:: Data shown ::

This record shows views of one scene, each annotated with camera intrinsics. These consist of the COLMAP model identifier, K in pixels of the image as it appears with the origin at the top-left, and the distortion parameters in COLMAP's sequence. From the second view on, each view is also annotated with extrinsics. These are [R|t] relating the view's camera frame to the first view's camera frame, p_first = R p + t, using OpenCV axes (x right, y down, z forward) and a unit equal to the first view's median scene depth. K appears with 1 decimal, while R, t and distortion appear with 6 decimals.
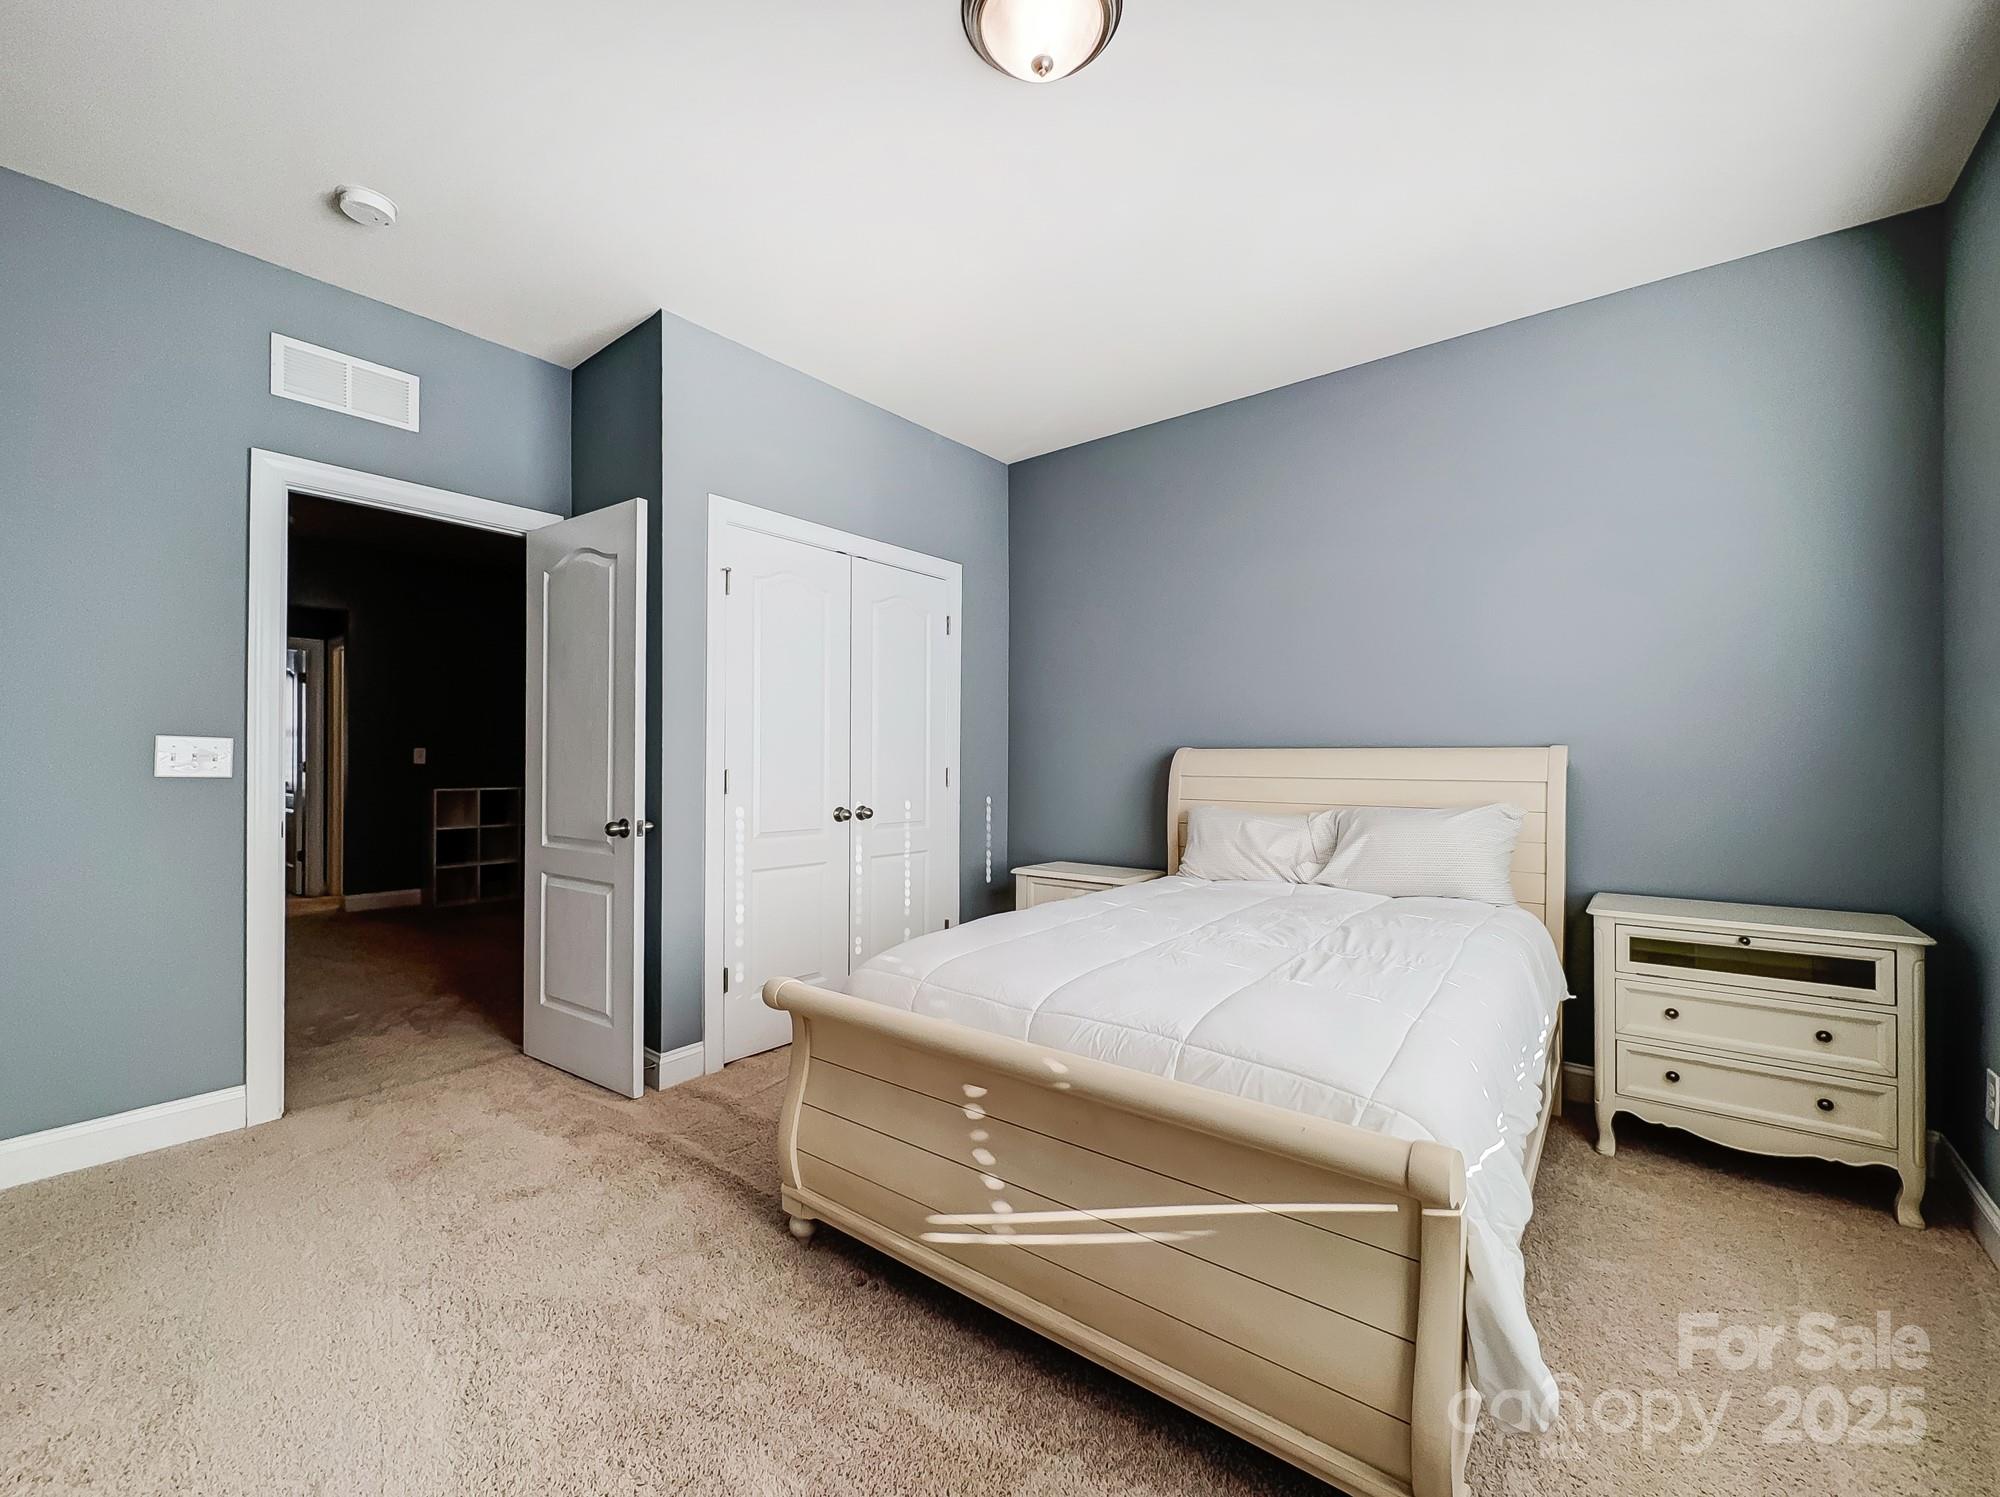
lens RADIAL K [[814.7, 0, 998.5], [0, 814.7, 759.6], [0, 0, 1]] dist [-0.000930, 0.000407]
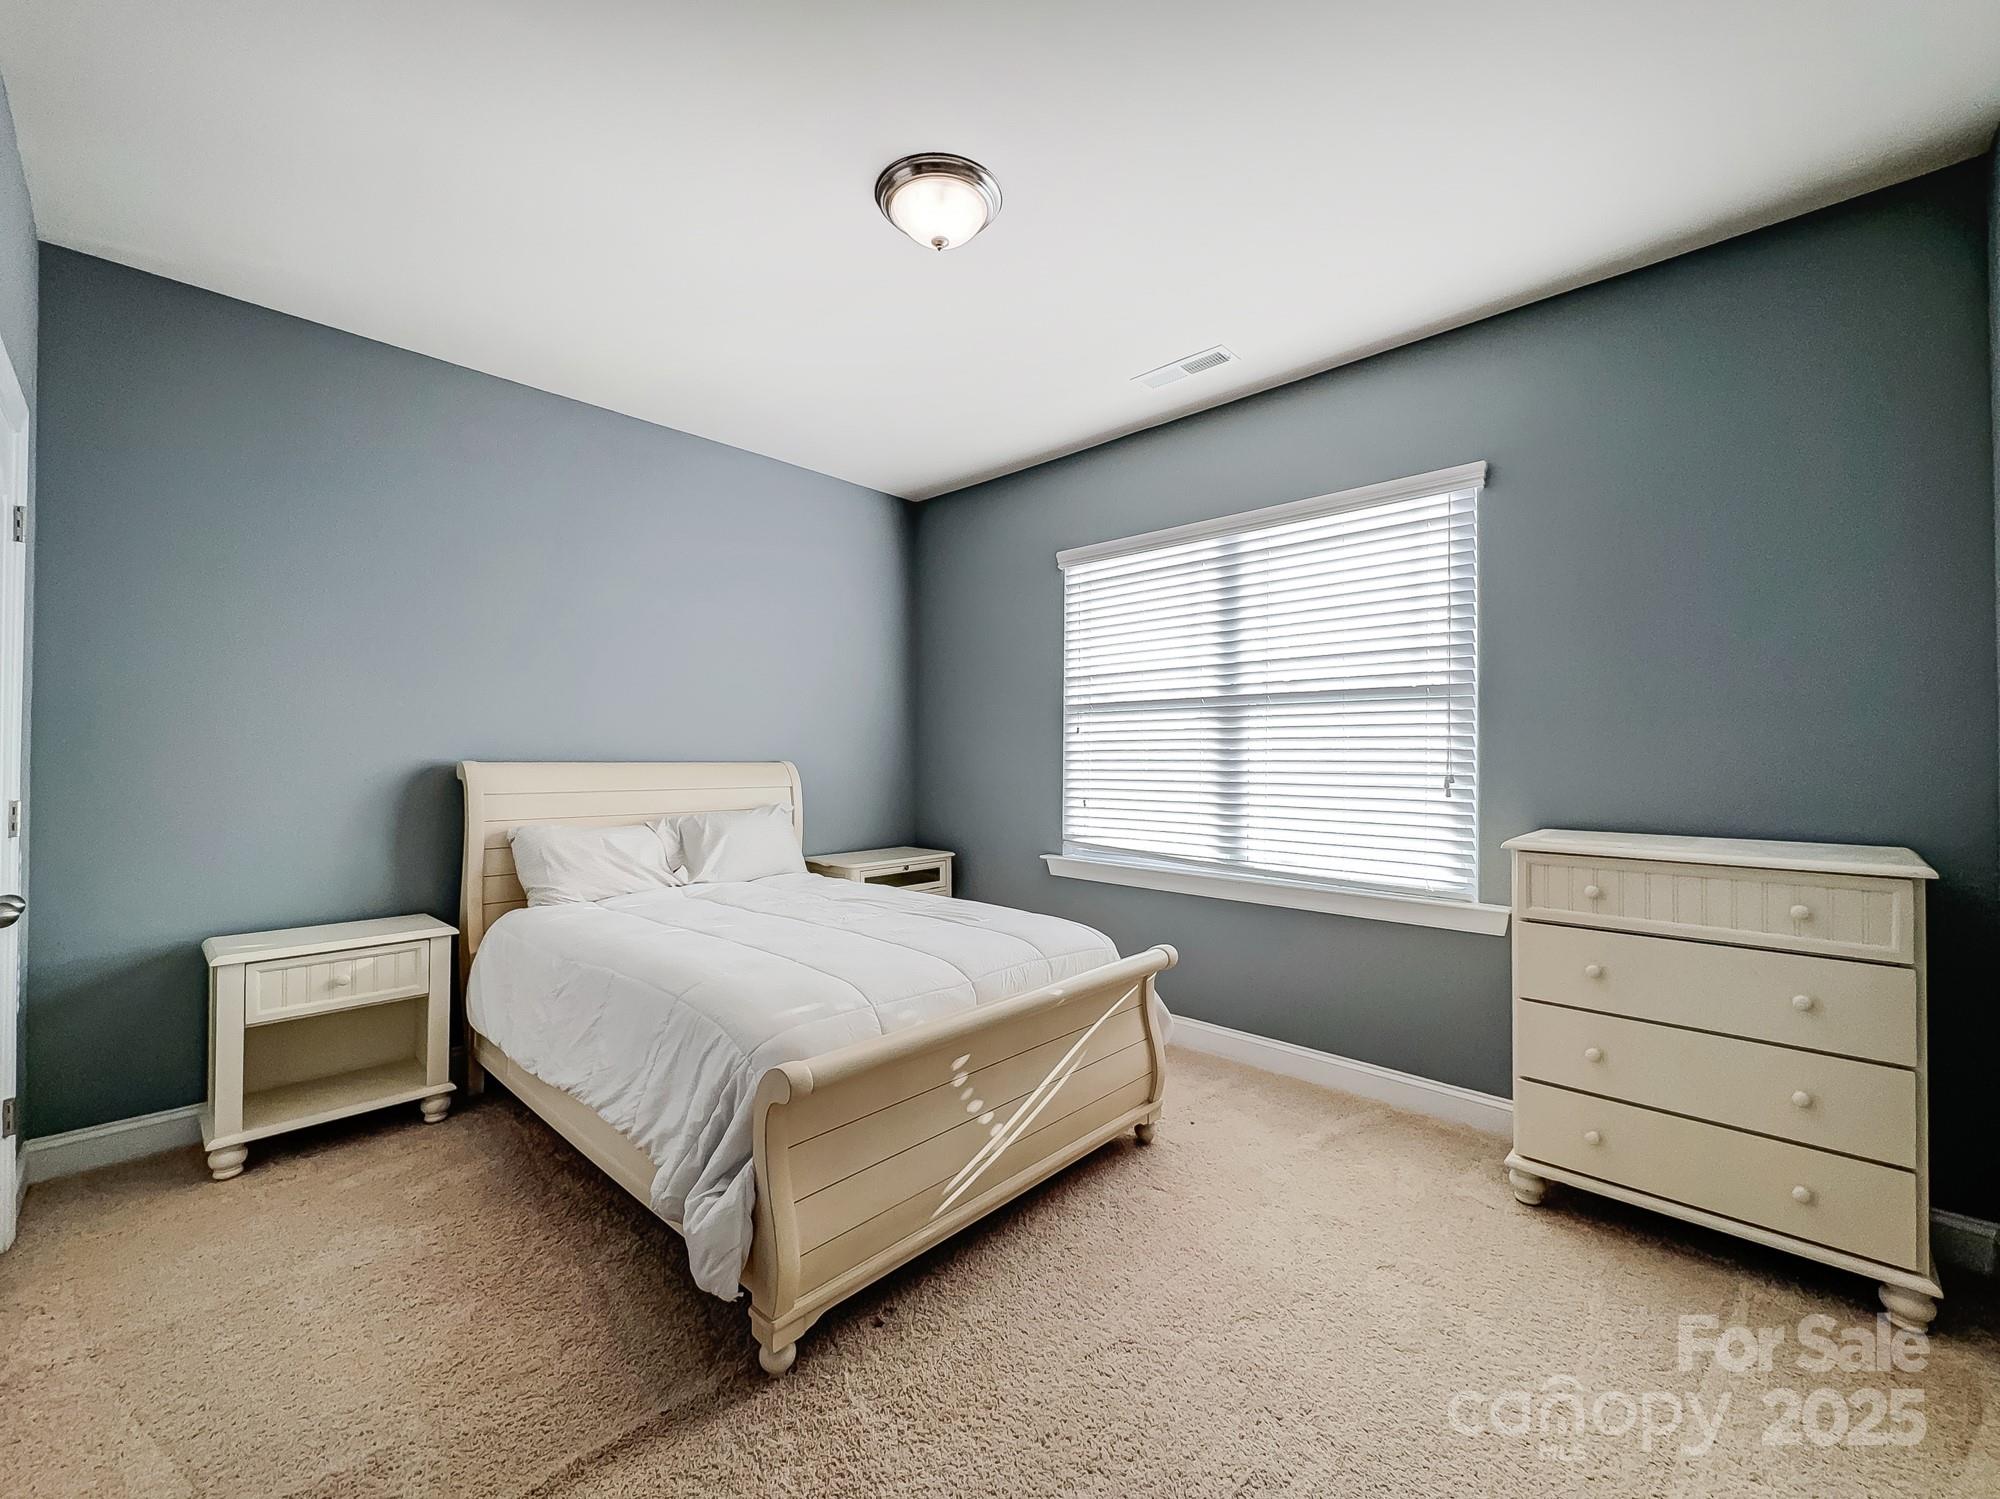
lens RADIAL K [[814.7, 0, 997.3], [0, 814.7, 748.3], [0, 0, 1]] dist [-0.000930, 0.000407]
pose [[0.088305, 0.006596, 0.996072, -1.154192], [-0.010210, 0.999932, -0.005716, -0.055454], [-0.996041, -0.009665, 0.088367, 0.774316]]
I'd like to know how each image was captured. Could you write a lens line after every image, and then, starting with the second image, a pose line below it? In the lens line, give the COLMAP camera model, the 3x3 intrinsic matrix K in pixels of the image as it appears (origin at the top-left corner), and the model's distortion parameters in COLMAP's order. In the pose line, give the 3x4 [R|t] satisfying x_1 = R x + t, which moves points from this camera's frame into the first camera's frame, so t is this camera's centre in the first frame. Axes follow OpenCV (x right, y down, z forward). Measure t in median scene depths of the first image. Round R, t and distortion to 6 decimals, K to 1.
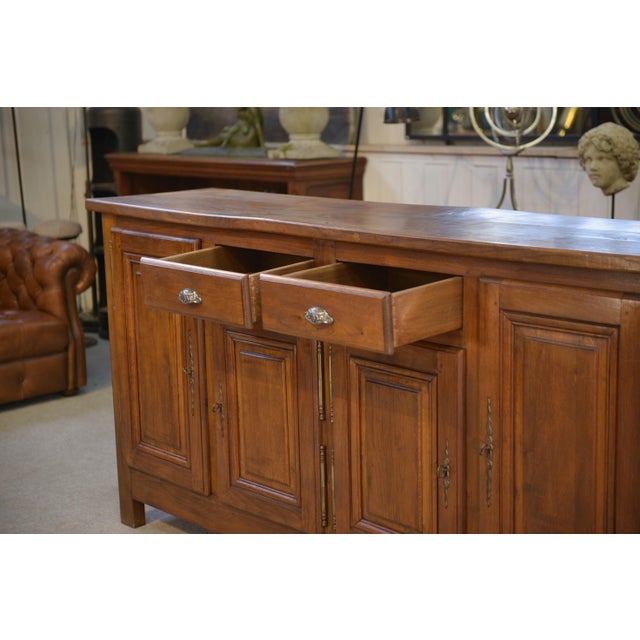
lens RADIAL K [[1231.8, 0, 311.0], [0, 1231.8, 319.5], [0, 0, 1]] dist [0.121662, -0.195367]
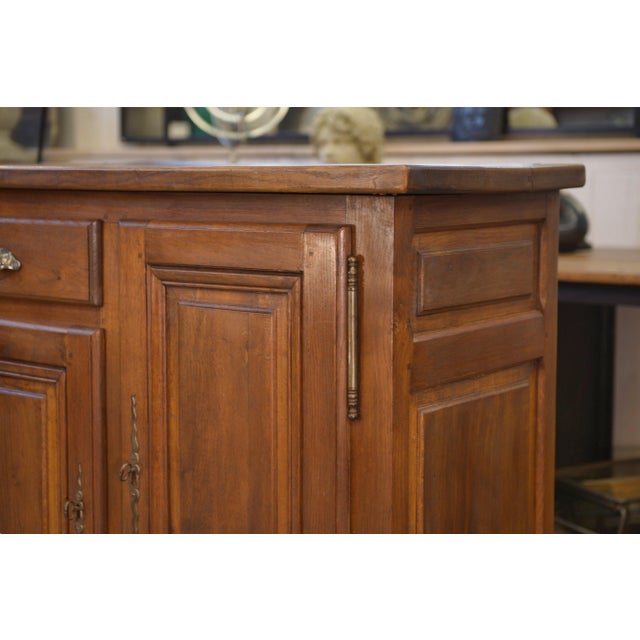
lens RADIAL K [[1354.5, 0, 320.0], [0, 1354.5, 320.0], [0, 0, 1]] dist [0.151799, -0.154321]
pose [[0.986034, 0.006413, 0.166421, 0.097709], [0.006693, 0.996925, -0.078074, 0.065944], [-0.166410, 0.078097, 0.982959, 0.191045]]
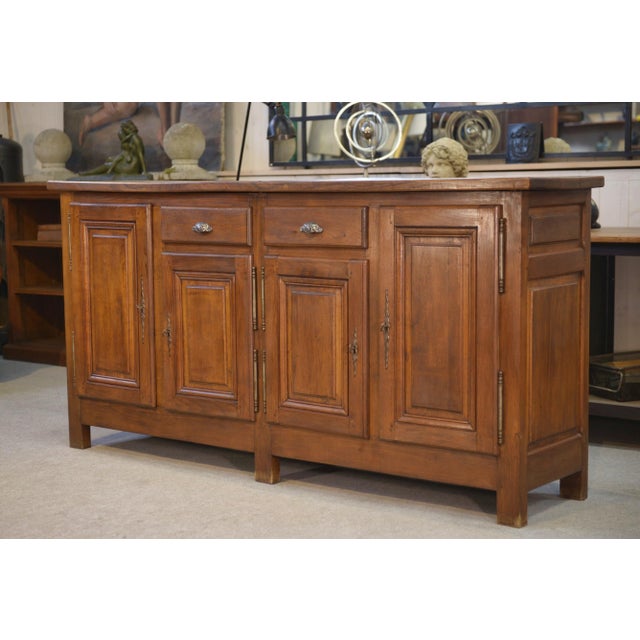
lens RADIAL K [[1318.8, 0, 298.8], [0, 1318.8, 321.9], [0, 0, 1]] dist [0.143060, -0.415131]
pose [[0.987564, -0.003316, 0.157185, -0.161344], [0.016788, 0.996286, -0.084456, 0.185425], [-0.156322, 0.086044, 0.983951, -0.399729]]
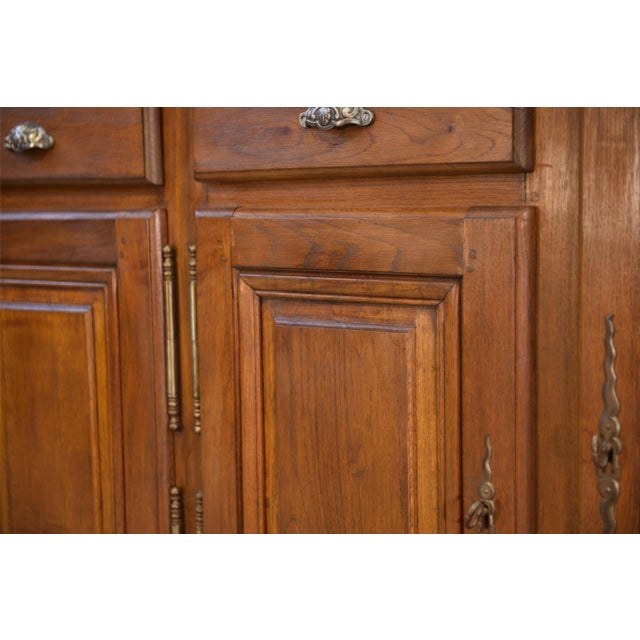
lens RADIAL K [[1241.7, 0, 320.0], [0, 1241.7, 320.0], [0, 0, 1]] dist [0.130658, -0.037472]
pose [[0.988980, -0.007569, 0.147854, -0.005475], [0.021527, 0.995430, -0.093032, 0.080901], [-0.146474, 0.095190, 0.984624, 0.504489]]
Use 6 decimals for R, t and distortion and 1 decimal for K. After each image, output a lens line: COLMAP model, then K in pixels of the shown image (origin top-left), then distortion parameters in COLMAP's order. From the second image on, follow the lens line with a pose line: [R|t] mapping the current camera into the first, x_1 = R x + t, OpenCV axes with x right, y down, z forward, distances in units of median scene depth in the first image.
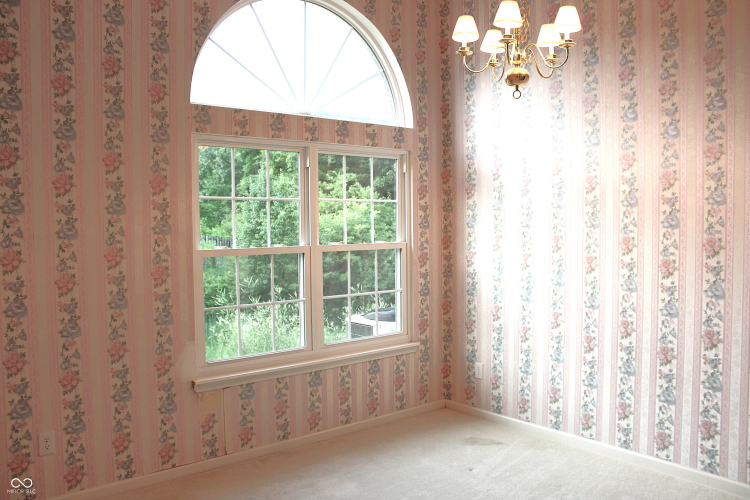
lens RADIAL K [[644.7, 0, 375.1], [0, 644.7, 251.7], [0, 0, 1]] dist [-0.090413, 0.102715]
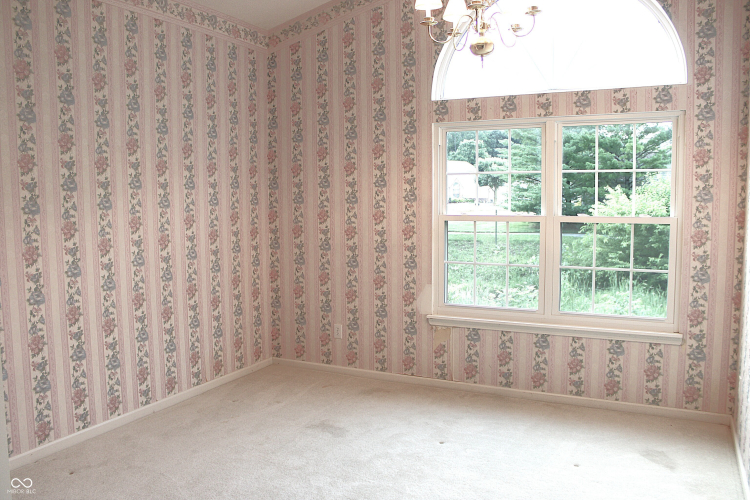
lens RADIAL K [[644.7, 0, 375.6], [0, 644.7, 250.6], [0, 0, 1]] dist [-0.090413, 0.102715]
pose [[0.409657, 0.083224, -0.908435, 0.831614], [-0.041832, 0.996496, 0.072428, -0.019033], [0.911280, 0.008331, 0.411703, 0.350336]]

:::

Arrange the lines from the start of the records through the line containing "-0.009665, 0.088367, 0.774316]]" as a numbered list, with both ends included. Skip blank lines and leave the pictures out.

1. This record shows views of one scene, each annotated with camera intrinsics. These consist of the COLMAP model identifier, K in pixels of the image as it appears with the origin at the top-left, and the distortion parameters in COLMAP's sequence. From the second view on, each view is also annotated with extrinsics. These are [R|t] relating the view's camera frame to the first view's camera frame, p_first = R p + t, using OpenCV axes (x right, y down, z forward) and a unit equal to the first view's median scene depth. K appears with 1 decimal, while R, t and distortion appear with 6 decimals.
2. lens RADIAL K [[814.7, 0, 998.5], [0, 814.7, 759.6], [0, 0, 1]] dist [-0.000930, 0.000407]
3. lens RADIAL K [[814.7, 0, 997.3], [0, 814.7, 748.3], [0, 0, 1]] dist [-0.000930, 0.000407]
4. pose [[0.088305, 0.006596, 0.996072, -1.154192], [-0.010210, 0.999932, -0.005716, -0.055454], [-0.996041, -0.009665, 0.088367, 0.774316]]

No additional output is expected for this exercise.